(Saved data entries)
((
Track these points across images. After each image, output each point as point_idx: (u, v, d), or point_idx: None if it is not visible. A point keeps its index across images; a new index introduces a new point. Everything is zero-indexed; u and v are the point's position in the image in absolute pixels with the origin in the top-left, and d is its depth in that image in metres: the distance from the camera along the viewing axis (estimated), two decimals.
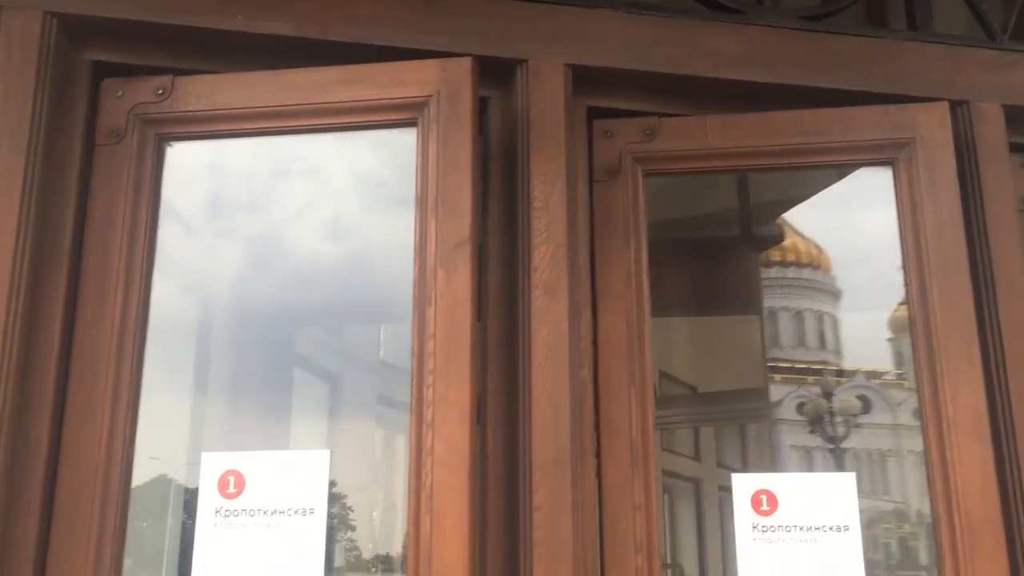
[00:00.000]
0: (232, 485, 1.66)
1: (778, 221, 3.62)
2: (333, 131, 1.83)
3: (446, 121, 1.75)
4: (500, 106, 1.91)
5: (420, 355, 1.65)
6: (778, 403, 8.32)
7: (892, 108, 1.95)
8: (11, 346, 1.57)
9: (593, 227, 1.93)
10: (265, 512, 1.64)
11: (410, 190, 1.76)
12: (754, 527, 1.80)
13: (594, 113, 1.98)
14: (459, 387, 1.63)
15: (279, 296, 2.84)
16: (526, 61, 1.88)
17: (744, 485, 1.85)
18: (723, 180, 2.76)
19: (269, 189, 2.41)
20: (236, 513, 1.64)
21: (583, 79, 1.92)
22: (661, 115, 1.99)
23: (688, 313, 4.21)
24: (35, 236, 1.64)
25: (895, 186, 1.91)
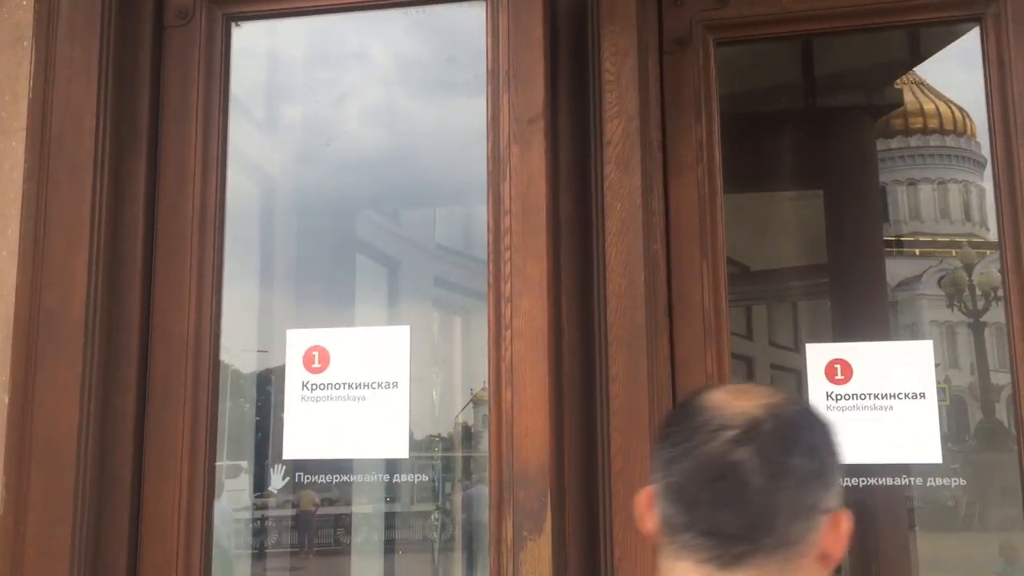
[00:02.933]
0: (317, 360, 1.71)
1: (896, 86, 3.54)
2: (401, 6, 1.81)
3: None
4: None
5: (496, 231, 1.66)
6: (917, 277, 8.31)
7: None
8: (98, 231, 1.61)
9: (664, 100, 1.89)
10: (350, 386, 1.69)
11: (472, 70, 1.74)
12: (828, 395, 1.82)
13: None
14: (536, 262, 1.65)
15: (340, 182, 2.87)
16: None
17: (818, 355, 1.86)
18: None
19: (333, 71, 2.40)
20: (322, 387, 1.70)
21: None
22: None
23: (751, 189, 4.14)
24: (114, 120, 1.66)
25: (982, 43, 1.84)
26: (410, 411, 1.70)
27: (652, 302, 1.76)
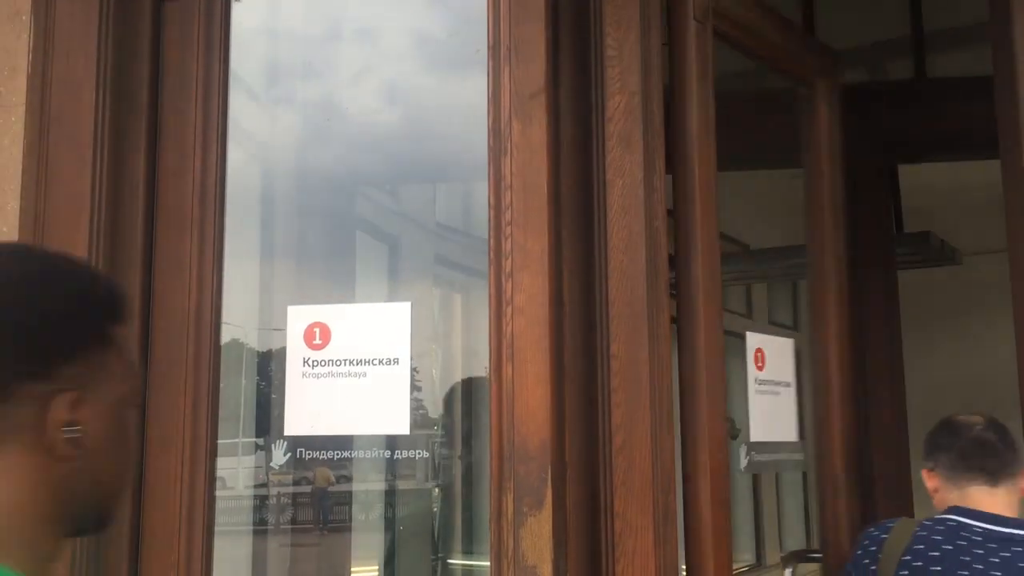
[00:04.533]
0: (318, 336, 1.70)
1: None
2: None
3: None
4: None
5: (497, 207, 1.65)
6: None
7: None
8: (98, 207, 1.61)
9: (667, 76, 1.89)
10: (351, 362, 1.69)
11: (473, 44, 1.73)
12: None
13: None
14: (537, 237, 1.64)
15: (340, 158, 2.85)
16: None
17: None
18: None
19: (332, 47, 2.38)
20: (323, 363, 1.69)
21: None
22: None
23: (742, 167, 4.11)
24: (113, 95, 1.65)
25: None
26: (411, 387, 1.69)
27: (653, 278, 1.76)
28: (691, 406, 1.86)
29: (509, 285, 1.62)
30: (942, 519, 1.86)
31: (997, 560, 1.72)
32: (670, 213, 1.87)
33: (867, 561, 1.91)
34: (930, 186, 5.41)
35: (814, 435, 2.32)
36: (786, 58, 2.35)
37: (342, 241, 3.45)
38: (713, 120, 1.94)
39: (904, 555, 1.81)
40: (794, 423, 2.16)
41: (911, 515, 3.33)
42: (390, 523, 3.28)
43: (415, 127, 2.71)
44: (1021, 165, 1.92)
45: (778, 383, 2.12)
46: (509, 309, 1.62)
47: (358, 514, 3.24)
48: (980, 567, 1.73)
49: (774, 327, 6.99)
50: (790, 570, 2.34)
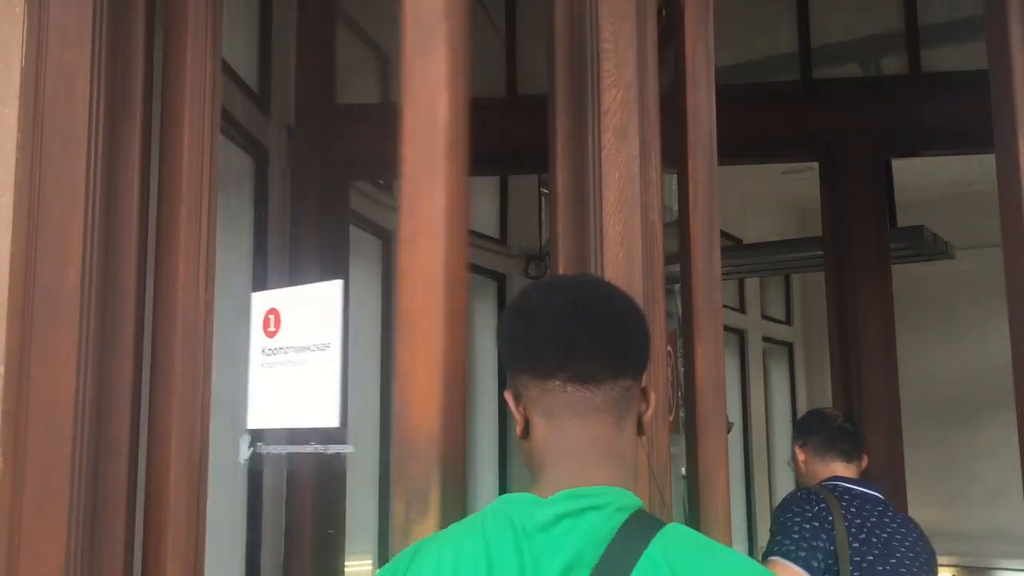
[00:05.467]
0: (272, 323, 1.65)
1: None
2: None
3: None
4: None
5: (401, 161, 1.44)
6: None
7: None
8: (93, 199, 1.60)
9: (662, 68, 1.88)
10: (293, 349, 1.62)
11: None
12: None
13: None
14: (434, 196, 1.39)
15: None
16: None
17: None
18: None
19: None
20: (273, 352, 1.64)
21: None
22: None
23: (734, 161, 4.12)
24: (108, 87, 1.66)
25: None
26: (342, 374, 1.54)
27: (649, 271, 1.76)
28: (694, 401, 1.86)
29: (408, 252, 1.40)
30: (834, 485, 2.39)
31: (873, 513, 2.32)
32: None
33: (825, 525, 2.26)
34: (924, 181, 5.41)
35: None
36: None
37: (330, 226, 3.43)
38: (714, 110, 1.93)
39: (844, 515, 2.27)
40: None
41: (905, 500, 3.38)
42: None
43: None
44: (1016, 159, 1.92)
45: None
46: (406, 279, 1.39)
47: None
48: (874, 519, 2.31)
49: (767, 321, 7.00)
50: None
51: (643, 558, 0.98)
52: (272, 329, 1.66)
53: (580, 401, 1.08)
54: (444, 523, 1.26)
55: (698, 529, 1.58)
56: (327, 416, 1.55)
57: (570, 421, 1.08)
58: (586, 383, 1.08)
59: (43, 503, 1.55)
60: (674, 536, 1.02)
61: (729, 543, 1.79)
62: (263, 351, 1.66)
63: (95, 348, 1.60)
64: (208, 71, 1.77)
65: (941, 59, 3.81)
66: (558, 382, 1.07)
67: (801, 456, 2.54)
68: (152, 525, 1.64)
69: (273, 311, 1.67)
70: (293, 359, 1.61)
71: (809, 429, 2.53)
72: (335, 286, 1.59)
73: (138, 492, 1.65)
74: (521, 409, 1.11)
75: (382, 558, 3.82)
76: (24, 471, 1.57)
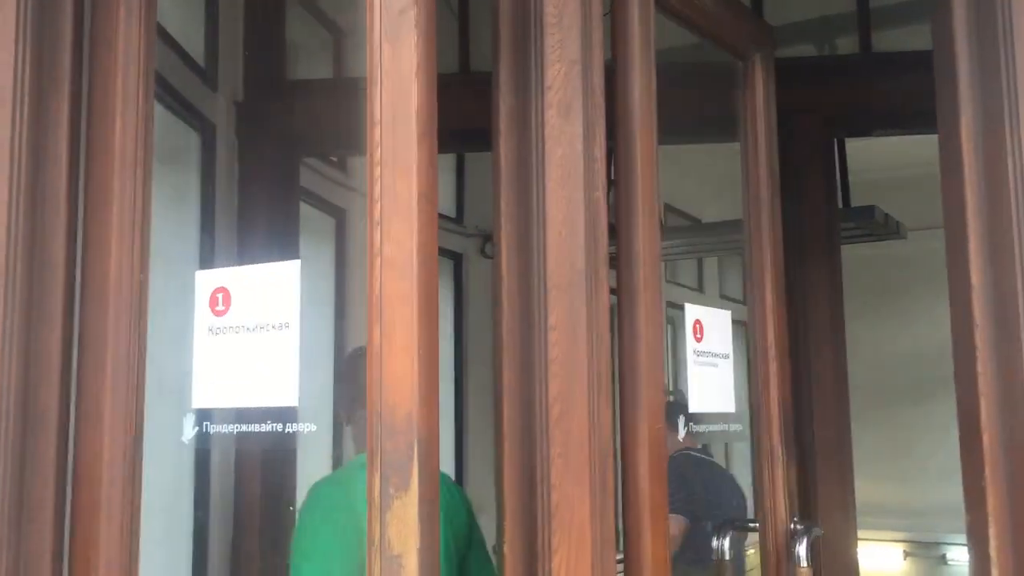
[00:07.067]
0: (221, 302, 1.65)
1: None
2: None
3: None
4: None
5: (370, 145, 1.46)
6: None
7: None
8: (18, 169, 1.56)
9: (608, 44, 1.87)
10: (248, 328, 1.62)
11: None
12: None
13: None
14: (405, 178, 1.42)
15: None
16: None
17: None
18: None
19: None
20: (224, 330, 1.64)
21: None
22: None
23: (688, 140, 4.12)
24: (34, 52, 1.59)
25: None
26: (301, 354, 1.56)
27: (592, 249, 1.75)
28: (630, 378, 1.86)
29: (378, 234, 1.42)
30: (686, 453, 2.79)
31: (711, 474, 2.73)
32: (611, 184, 1.87)
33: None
34: (877, 160, 5.46)
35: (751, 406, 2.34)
36: (723, 30, 2.34)
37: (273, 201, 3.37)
38: (654, 91, 1.92)
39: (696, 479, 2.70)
40: (731, 395, 2.18)
41: (852, 478, 3.42)
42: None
43: None
44: (958, 140, 1.93)
45: (715, 355, 2.13)
46: (378, 261, 1.42)
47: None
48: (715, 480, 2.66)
49: (724, 300, 7.05)
50: (727, 540, 2.36)
51: None
52: (221, 308, 1.64)
53: None
54: (423, 495, 1.34)
55: None
56: (284, 395, 1.56)
57: None
58: None
59: None
60: None
61: (650, 523, 1.80)
62: (210, 330, 1.65)
63: (21, 319, 1.56)
64: (142, 34, 1.71)
65: (893, 40, 3.83)
66: None
67: None
68: (83, 503, 1.61)
69: (222, 289, 1.65)
70: (245, 338, 1.61)
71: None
72: (293, 265, 1.60)
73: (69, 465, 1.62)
74: None
75: None
76: None
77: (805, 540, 2.24)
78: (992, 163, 1.88)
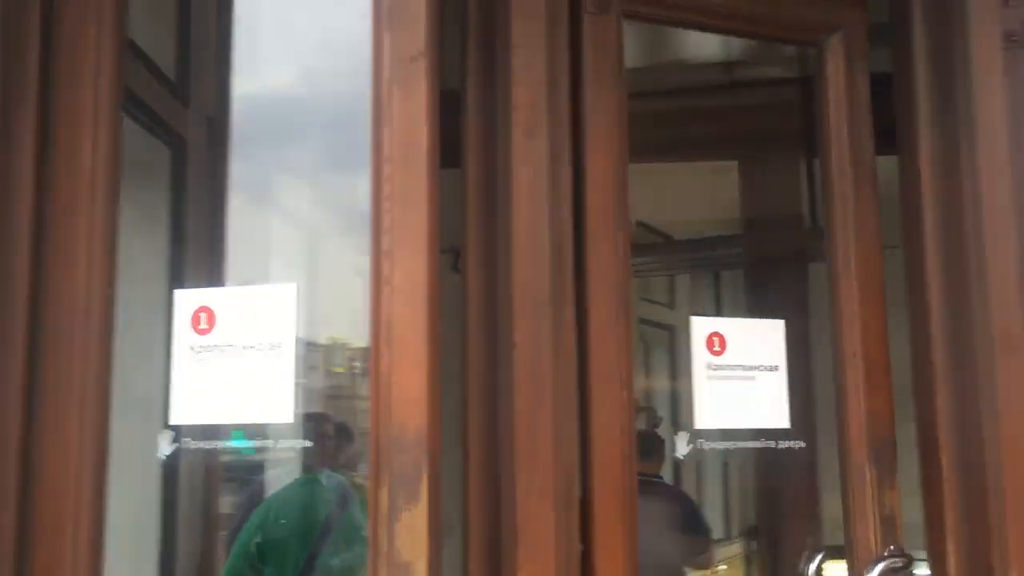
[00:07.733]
0: (204, 321, 1.67)
1: None
2: None
3: None
4: None
5: (378, 180, 1.56)
6: None
7: None
8: None
9: (575, 65, 1.88)
10: (236, 348, 1.65)
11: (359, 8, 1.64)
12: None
13: None
14: (416, 213, 1.53)
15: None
16: None
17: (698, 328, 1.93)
18: None
19: None
20: (208, 349, 1.66)
21: None
22: None
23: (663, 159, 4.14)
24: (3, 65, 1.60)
25: None
26: (296, 373, 1.63)
27: (558, 268, 1.76)
28: (597, 395, 1.86)
29: (387, 263, 1.53)
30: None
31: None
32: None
33: None
34: None
35: (836, 423, 2.12)
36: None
37: (239, 220, 3.36)
38: (621, 110, 1.92)
39: None
40: (782, 408, 2.05)
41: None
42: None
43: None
44: (916, 164, 1.97)
45: (750, 367, 2.04)
46: (387, 288, 1.52)
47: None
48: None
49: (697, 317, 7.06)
50: (812, 565, 2.21)
51: None
52: (204, 327, 1.67)
53: None
54: (432, 508, 1.46)
55: None
56: (280, 412, 1.63)
57: None
58: None
59: None
60: None
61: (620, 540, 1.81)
62: (191, 348, 1.67)
63: None
64: (113, 48, 1.72)
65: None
66: None
67: None
68: (45, 521, 1.60)
69: (205, 308, 1.68)
70: (233, 357, 1.65)
71: None
72: (289, 289, 1.68)
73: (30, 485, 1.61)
74: None
75: None
76: None
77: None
78: (950, 187, 1.92)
))
### WHAT YOU ARE ASKED TO DO
Quote the data above from the line containing "9: (662, 68, 1.88)" to the line containing "64: (208, 71, 1.77)", inclusive, and stop.

### RESPONSE TO THIS EXERCISE
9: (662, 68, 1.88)
10: (293, 349, 1.62)
11: None
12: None
13: None
14: (434, 196, 1.39)
15: None
16: None
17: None
18: None
19: None
20: (273, 352, 1.64)
21: None
22: None
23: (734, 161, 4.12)
24: (108, 87, 1.66)
25: None
26: (342, 374, 1.54)
27: (649, 271, 1.76)
28: (694, 401, 1.86)
29: (408, 252, 1.40)
30: (834, 485, 2.39)
31: (873, 513, 2.32)
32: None
33: (825, 525, 2.26)
34: (924, 181, 5.41)
35: None
36: None
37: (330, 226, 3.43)
38: (714, 110, 1.93)
39: (844, 515, 2.27)
40: None
41: (905, 500, 3.38)
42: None
43: None
44: (1016, 159, 1.92)
45: None
46: (406, 279, 1.39)
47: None
48: (874, 519, 2.31)
49: (767, 321, 7.00)
50: None
51: (643, 558, 0.98)
52: (272, 329, 1.66)
53: (580, 401, 1.08)
54: (444, 523, 1.26)
55: (698, 529, 1.58)
56: (327, 416, 1.55)
57: (570, 421, 1.08)
58: (586, 383, 1.08)
59: (43, 503, 1.55)
60: (674, 536, 1.02)
61: (729, 543, 1.79)
62: (263, 351, 1.66)
63: (95, 348, 1.60)
64: (208, 71, 1.77)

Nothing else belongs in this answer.